For each sample, 1 ng of total RNA was amplified using the GeneChip® WT Pico Reagent Kit (Affymetrix) according to the manufacturer's protocol. 20 μg of cRNA was used as input for the second cycle of cDNA reaction. 5.5 μg of single-stranded cDNA was used as input for the fragmentation reaction. The Affymetrix Genechip WT Terminal labeling kit was used for fragmentation and biotin labeling. Finally, the samples were hybridized to the whole-transcriptome Rat Gene 2.0 ST microarrays (Affymetrix) on the Genechip Fluidics Station 450 (Affymetrix), scanned using the Genechip Scanner 7G (Affymetrix) and the raw intensity values stored in CEL files by the GeneChip® Operating Software (Affymetrix). These raw CEL files were normalized using the Affymetrix® Expression Console Software (version 4.0, Affymetrix) and the adjusted intensity values were transformed to log2 format. The complete microarray dataset is available at Gene Expression Omnibus (GEO) database (http://www.ncbi.nlm.nih.gov/geo/) under the accession number GSE110675.

Microarray data analysis

The microarray data were analyzed with R software using LIMMA package (version 3.02; R Development Core Team, 2013). To assess the microvascular gene expression profiles, we identified DEGs between MVs and the respective full tissue using a threshold of ≥ twofold enrichment and a FDR corrected for multiple comparisons (p < 0.05). In a second pairwise comparison, we identified DEGs between RMVs and BMVs with the same parameters applied as described above.

To investigate the functional classifications of these DEGs, biological process categories were analyzed using the Gene Ontology (GO) Consortium database (http://geneontology.org/).

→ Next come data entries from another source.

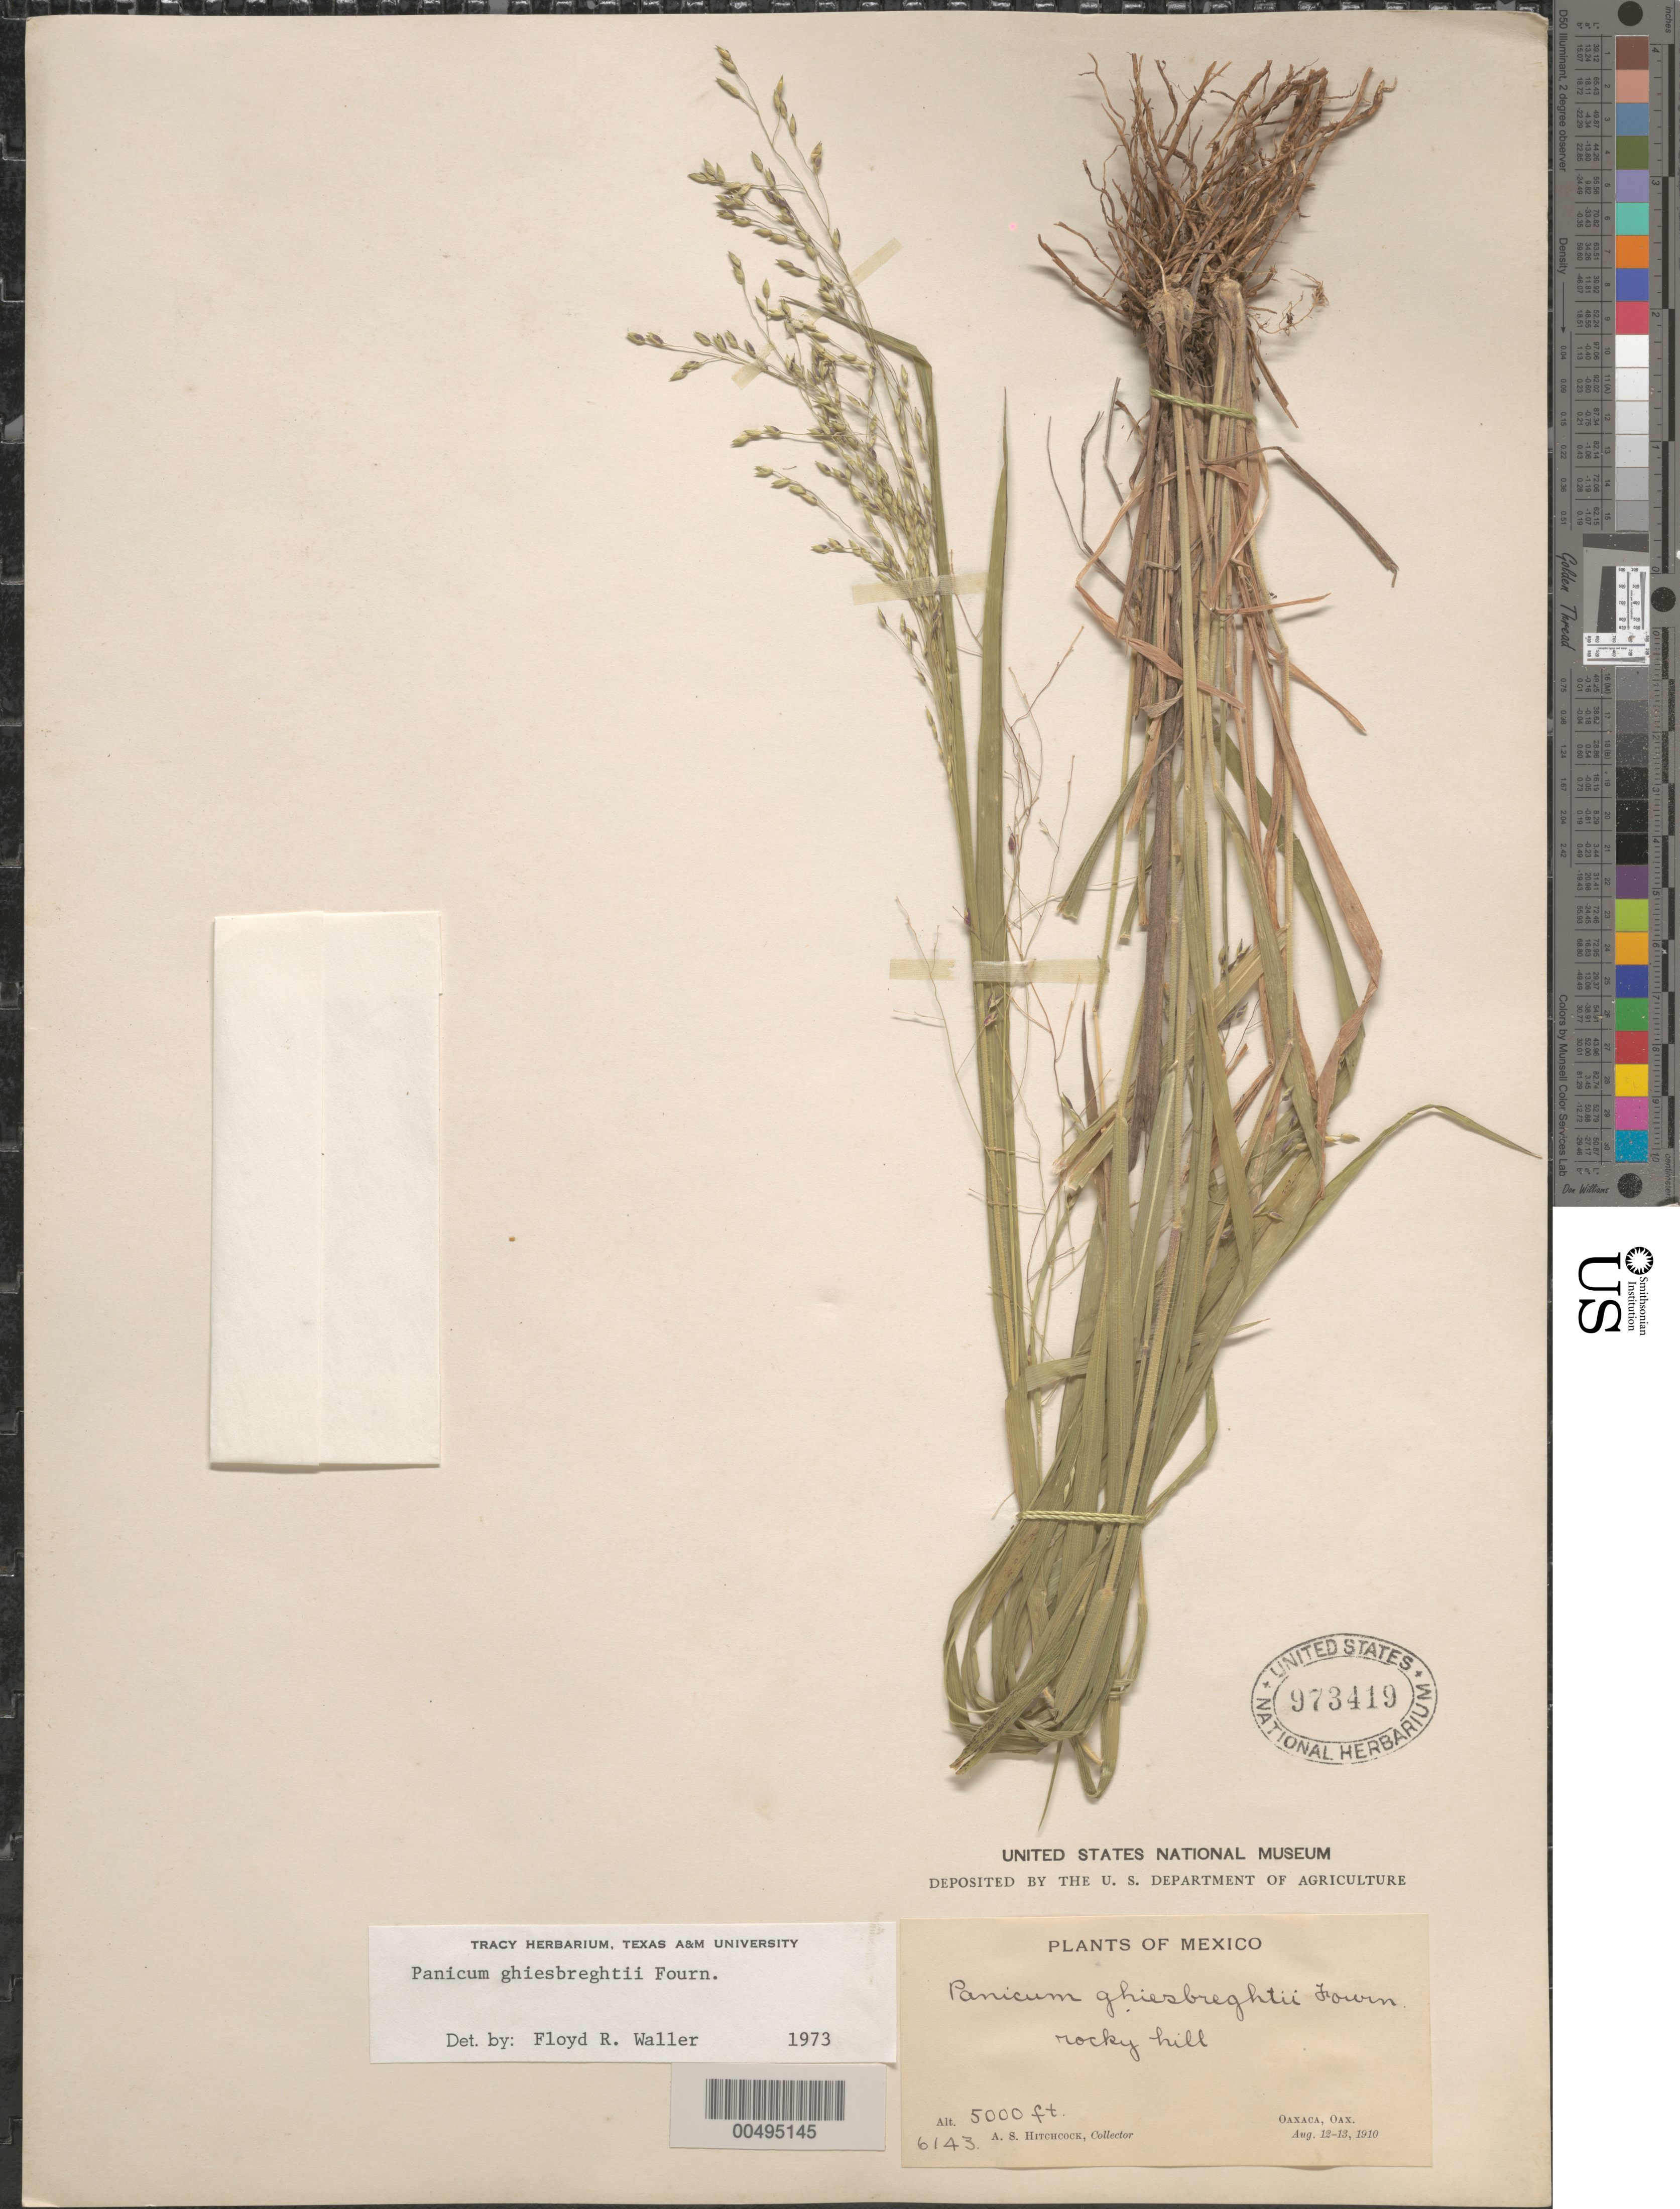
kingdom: Plantae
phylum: Tracheophyta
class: Liliopsida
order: Poales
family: Poaceae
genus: Panicum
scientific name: Panicum ghiesbreghtii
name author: E. Fourn.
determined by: Waller, F. R.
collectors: A. S. Hitchcock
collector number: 6143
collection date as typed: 12 Aug 1910 to 13 Aug 1910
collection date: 1910-08-12/1910-08-13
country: Mexico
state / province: Oaxaca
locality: Oaxaca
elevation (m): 1524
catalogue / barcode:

Pathways analysis was performed using the PANTHER Classification System43. Enrichment scores were obtained using a Bonferroni adjusted p < 0.05 level of significance.

Validation of target genes by qRT-PCR

Aliquots of total RNA were taken from all samples and cDNA synthesis was performed as previously described44. The qRT-PCR analyses were performed in a ViiA 7 PCR System (Applied Biosystems, Nieuwerkerk aan den IJssel, The Netherlands) using the assay-on-demand primer and probe sets (from Applied Biosystems) listed in Table 1. All measurements were performed in duplicate and the mean values used for further analyses. Using the 2-ΔCt methodology we calculated the ratio of the relative expression level for each of the 6 selected target genes to the expression level of 4 reference genes (for the latter the geometric mean values were used). The enrichment factors in RMVs and BMVs for each of the selected target genes were calculated for the microarray and qRT-PCR measurements (applying the 2-ΔΔCt approach) and the mean values obtained from each experimental group used for correlation analysis.